[[ Task material, beginning ]]

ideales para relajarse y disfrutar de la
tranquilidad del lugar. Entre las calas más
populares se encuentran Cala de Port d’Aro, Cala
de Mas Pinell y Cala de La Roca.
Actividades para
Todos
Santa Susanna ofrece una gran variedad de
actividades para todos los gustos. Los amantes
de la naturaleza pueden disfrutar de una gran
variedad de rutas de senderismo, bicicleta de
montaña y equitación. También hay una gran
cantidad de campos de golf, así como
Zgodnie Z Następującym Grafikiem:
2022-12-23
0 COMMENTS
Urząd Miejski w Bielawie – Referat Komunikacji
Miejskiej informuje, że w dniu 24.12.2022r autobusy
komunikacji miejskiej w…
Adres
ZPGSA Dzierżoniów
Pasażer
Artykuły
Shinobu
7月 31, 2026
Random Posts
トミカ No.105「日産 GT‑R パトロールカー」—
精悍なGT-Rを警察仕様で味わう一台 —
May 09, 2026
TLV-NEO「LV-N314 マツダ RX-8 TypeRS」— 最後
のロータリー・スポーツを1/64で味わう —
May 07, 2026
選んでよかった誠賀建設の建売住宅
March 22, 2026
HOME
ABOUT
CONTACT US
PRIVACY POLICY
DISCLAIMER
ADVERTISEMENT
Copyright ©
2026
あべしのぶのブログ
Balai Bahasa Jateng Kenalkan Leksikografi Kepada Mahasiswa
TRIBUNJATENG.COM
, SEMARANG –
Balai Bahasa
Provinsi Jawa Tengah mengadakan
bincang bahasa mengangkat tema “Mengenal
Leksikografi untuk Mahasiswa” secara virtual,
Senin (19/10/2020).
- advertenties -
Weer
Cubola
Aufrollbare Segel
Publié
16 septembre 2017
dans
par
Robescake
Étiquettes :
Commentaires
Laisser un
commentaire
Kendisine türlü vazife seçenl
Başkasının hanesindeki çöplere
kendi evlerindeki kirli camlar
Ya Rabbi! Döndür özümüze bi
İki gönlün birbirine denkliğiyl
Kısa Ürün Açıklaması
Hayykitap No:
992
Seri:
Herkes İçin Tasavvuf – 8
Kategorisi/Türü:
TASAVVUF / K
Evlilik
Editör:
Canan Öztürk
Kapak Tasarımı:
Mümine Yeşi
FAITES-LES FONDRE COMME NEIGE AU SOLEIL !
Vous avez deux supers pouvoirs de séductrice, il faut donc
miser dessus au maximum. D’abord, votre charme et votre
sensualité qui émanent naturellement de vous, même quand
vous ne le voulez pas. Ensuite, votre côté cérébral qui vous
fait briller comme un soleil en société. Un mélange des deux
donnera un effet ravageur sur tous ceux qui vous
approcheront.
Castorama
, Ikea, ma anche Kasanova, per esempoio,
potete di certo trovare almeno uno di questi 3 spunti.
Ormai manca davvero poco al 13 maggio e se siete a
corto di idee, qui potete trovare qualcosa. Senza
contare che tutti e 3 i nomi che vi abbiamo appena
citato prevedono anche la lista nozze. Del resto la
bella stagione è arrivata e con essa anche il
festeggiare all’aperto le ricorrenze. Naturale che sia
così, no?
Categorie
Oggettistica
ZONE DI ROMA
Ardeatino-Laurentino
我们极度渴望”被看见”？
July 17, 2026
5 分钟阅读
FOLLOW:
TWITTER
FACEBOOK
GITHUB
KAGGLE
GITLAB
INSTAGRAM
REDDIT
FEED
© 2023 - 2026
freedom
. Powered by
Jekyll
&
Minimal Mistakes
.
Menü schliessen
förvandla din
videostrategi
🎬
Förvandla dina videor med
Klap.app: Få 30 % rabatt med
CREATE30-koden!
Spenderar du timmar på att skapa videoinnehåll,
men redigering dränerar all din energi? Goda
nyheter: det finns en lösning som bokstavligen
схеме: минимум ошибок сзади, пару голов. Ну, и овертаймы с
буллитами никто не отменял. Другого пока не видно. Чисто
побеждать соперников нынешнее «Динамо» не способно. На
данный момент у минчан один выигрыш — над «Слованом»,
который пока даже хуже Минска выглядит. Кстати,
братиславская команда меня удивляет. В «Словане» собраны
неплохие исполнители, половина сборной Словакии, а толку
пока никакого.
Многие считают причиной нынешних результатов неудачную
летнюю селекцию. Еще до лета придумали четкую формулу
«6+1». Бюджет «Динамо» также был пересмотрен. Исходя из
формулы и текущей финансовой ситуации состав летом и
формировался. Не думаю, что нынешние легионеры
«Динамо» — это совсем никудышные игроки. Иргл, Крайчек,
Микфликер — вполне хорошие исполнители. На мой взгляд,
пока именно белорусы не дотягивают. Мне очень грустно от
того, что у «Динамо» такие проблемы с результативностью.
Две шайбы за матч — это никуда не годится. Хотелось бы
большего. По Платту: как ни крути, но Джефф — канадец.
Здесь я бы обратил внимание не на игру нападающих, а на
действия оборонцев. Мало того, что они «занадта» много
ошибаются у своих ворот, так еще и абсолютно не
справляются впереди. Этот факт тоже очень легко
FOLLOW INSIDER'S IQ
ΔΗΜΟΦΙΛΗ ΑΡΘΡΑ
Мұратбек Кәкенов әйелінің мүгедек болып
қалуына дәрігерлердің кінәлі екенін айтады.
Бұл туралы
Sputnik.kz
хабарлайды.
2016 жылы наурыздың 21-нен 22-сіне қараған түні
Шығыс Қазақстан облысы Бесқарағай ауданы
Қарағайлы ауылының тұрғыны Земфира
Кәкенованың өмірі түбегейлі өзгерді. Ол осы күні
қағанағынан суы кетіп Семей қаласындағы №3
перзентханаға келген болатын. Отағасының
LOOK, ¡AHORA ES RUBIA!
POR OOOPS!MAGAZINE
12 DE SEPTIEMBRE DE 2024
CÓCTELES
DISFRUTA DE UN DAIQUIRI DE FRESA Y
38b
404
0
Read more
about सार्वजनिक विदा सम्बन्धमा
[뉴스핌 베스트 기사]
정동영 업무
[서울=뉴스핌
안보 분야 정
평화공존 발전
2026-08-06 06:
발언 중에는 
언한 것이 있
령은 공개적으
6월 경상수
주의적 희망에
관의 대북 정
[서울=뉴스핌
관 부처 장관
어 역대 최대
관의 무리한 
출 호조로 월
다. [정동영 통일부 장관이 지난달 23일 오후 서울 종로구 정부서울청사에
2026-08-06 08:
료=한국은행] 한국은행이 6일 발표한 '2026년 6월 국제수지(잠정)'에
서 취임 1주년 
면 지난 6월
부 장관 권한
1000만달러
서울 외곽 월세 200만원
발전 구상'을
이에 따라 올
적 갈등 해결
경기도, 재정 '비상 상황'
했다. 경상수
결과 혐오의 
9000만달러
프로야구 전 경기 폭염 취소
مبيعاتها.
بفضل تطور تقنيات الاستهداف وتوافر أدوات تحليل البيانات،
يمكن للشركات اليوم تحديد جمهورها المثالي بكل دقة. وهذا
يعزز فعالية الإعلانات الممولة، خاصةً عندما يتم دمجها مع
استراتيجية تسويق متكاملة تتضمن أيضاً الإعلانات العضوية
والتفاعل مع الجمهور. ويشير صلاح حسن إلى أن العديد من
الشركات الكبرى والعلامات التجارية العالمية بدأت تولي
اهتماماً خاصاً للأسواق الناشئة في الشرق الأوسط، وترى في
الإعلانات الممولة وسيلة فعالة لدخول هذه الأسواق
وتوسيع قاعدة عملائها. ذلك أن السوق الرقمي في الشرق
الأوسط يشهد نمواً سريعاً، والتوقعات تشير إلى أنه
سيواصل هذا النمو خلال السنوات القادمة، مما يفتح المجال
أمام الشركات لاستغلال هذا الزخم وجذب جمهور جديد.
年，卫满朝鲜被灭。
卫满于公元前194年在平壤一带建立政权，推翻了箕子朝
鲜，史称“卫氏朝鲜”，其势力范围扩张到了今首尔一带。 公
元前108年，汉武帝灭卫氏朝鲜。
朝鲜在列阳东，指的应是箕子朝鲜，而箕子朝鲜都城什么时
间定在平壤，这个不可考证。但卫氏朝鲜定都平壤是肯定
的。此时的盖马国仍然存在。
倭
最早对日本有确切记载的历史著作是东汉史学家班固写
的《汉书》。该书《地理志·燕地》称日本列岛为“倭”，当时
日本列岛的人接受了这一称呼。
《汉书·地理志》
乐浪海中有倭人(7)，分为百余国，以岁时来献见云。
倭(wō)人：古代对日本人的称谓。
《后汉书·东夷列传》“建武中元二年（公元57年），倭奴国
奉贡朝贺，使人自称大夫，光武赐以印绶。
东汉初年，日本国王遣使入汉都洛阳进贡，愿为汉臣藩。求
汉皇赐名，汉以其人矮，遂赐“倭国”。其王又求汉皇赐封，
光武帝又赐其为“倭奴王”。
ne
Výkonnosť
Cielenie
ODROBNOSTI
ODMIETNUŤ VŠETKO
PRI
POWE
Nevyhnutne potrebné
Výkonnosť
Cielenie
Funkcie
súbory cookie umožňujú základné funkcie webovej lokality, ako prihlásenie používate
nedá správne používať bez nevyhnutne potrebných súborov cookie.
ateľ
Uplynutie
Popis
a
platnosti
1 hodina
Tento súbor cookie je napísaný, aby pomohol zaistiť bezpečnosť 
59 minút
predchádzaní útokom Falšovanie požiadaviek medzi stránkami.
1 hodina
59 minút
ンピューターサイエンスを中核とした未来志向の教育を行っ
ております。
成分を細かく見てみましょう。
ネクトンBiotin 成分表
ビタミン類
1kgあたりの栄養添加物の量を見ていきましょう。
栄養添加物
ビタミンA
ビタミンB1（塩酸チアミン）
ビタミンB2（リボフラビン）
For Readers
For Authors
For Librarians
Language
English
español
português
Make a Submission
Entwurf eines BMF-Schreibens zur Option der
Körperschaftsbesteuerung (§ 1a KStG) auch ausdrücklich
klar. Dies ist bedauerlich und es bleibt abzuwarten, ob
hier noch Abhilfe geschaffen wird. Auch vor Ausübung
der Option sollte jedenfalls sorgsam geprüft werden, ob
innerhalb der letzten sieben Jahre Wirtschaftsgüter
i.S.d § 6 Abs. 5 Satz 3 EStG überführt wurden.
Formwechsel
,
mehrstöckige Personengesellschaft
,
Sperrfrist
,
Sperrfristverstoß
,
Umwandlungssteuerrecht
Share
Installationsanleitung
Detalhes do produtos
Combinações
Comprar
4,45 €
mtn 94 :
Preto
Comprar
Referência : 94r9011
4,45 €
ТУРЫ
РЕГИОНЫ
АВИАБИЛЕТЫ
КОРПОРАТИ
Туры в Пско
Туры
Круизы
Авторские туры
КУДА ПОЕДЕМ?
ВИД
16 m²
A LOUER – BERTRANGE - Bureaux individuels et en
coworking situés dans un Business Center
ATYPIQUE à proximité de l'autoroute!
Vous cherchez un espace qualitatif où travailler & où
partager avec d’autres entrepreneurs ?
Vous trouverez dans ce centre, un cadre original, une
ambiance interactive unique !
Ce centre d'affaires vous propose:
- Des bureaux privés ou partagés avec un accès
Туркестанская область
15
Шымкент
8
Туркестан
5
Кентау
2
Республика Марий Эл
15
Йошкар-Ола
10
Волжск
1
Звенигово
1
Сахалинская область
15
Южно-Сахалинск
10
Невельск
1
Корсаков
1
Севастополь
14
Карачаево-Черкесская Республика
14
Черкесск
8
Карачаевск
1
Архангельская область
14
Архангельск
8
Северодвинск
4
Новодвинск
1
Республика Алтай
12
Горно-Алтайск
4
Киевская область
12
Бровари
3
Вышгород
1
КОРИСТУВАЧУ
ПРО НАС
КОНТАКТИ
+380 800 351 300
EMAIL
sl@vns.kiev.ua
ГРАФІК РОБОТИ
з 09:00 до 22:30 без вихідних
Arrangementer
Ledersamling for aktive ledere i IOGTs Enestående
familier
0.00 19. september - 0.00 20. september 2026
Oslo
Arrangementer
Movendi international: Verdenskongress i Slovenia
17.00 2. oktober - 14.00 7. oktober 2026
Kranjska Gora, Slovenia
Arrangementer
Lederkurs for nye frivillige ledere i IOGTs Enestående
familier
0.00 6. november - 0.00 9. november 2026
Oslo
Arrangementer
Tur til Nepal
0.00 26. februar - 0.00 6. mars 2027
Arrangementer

[[ Task material, end ]]

What you should do
Please go through the entries and show every line with the word "الشركات".

Your solution
الشركات الكبرى والعلامات التجارية العالمية بدأت تولي
أمام الشركات لاستغلال هذا الزخم وجذب جمهور جديد.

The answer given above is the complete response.